Lo stesso Raisi che ha mandato truppe armate ad assediare proprio Sanandaj nella notte del 15 ottobre. Il numero delle vittime di questo attacco ancora non è accertato: «Quando non si trova il corpo della vittima, per il governo tecnicamente non è considerato un decesso». Ecco spiegato come mai il regime fornisca numeri così discordanti rispetto alle organizzazioni umanitarie e alle testate indipendenti; non è la propaganda del momento, bensì uno strumento rodato perché la popolazione viva nella paura ogni giorno. «È molto difficile dare un numero preciso alle persone uccise nell’assedio. Abbiamo la certezza su 9 vittime, ma stiamo ancora cercando di capire. Le persone ferite sono più di 1.500».

 

È la seconda volta che succede in meno di un mese, durante il primo intervento le truppe iraniane hanno scagliato colpi di artiglieria fino alle città curde dal lato iracheno del confine. Dopo l’attacco le organizzazioni studentesche di Teheran hanno chiamato manifestazioni in tutta la città per rispondere. Il governo ha drasticamente limitato l’accesso a internet e a qualunque social media. «Ma i giovani si affidano a servizi di messaggistica criptati, correndo il rischio che possano vendere i dati a terzi, ci si organizza anche col passaparola, per fortuna ci sono delle comunità molto forti».

 

Del resto pensando alla storia dell’Iran è facile ricordarsi che quando l’attuale governo prese il potere, nel 1979, non c’era internet. Intanto la rivolta quella notte è arrivata fino al carcere di Evin, la struttura di massima sicurezza di Teheran. Per ora il bilancio è di otto morti tra le persone imprigionate, e tra le decine di feriti, 61 sono state colpite da proiettili.

→ **Metti in pratica**
a – Nel brano sulla repressione in Iran, quante persone sono rimaste ferite nell'assedio di Sanandaj?
b – Riprendi il brano sulla repressione in Iran dopo la sua ultima frase.

(Immagini con punti chiave della posa)
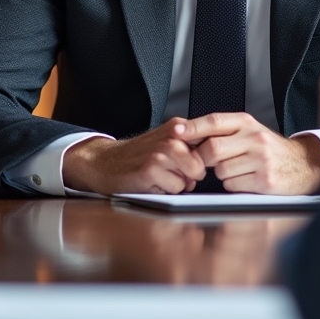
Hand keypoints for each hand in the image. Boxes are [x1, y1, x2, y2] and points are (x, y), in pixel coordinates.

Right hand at [63, 118, 205, 194]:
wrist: (106, 162)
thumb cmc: (139, 156)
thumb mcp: (167, 143)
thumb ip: (191, 149)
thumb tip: (214, 163)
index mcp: (178, 127)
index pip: (209, 145)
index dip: (205, 162)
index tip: (197, 166)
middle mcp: (171, 136)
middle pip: (201, 164)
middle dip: (192, 175)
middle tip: (174, 174)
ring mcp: (160, 152)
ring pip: (189, 179)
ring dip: (178, 184)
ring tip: (161, 177)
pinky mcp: (150, 169)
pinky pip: (174, 189)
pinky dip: (166, 191)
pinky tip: (152, 182)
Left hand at [182, 112, 319, 194]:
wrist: (301, 164)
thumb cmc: (268, 149)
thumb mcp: (249, 131)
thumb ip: (223, 131)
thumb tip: (187, 133)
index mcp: (247, 123)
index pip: (215, 121)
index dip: (192, 127)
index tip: (176, 130)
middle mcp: (255, 138)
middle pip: (213, 148)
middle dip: (202, 158)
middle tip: (203, 163)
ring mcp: (261, 159)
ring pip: (221, 170)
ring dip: (221, 174)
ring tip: (236, 169)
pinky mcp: (264, 180)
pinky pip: (233, 185)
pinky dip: (233, 185)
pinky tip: (245, 180)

→ **Esiti dei compiti**
a – Più di 1.500.

b –
C’è qualche persona che conosci detenuta a Evin? «Ognuna di noi conosce qualcuno che è stato a Evin, specialmente se si è parte di un’organizzazione politica. La popolazione curda non supera il 10% di quella di tutto il Paese. Però il 70% delle persone detenute sono curde. Fare nomi che non siano già pubblici però può esporre a molti pericoli. È ironico che “evin” significhi amore, in curdo».

 

Testate indipendenti come Iran International e Iranwire riportano fonti da dentro il carcere, che l’incendio era pianificato. «Se era un tentativo da parte del governo per sedare le idee di rivoluzione, si è rivelato un passo falso. Abbiamo visto i video dei prigionieri riuniti sui tetti che gridavano slogan, gridavano “Jin, Jiyan, Azadi”».

 

Aso deve andare, non posso rubarle altro tempo, c’è qualcosa che vuole aggiungere? «Storicamente, quando ci siamo fidate di vecchi partiti, gruppi e leader, abbiamo scoperto che le nostre voci sono state messe in secondo piano e la società è peggiorata. Dobbiamo trovare una strada diversa, come hanno fatto le donne del Rojava. Non dobbiamo accontentarci né accettare niente di meno».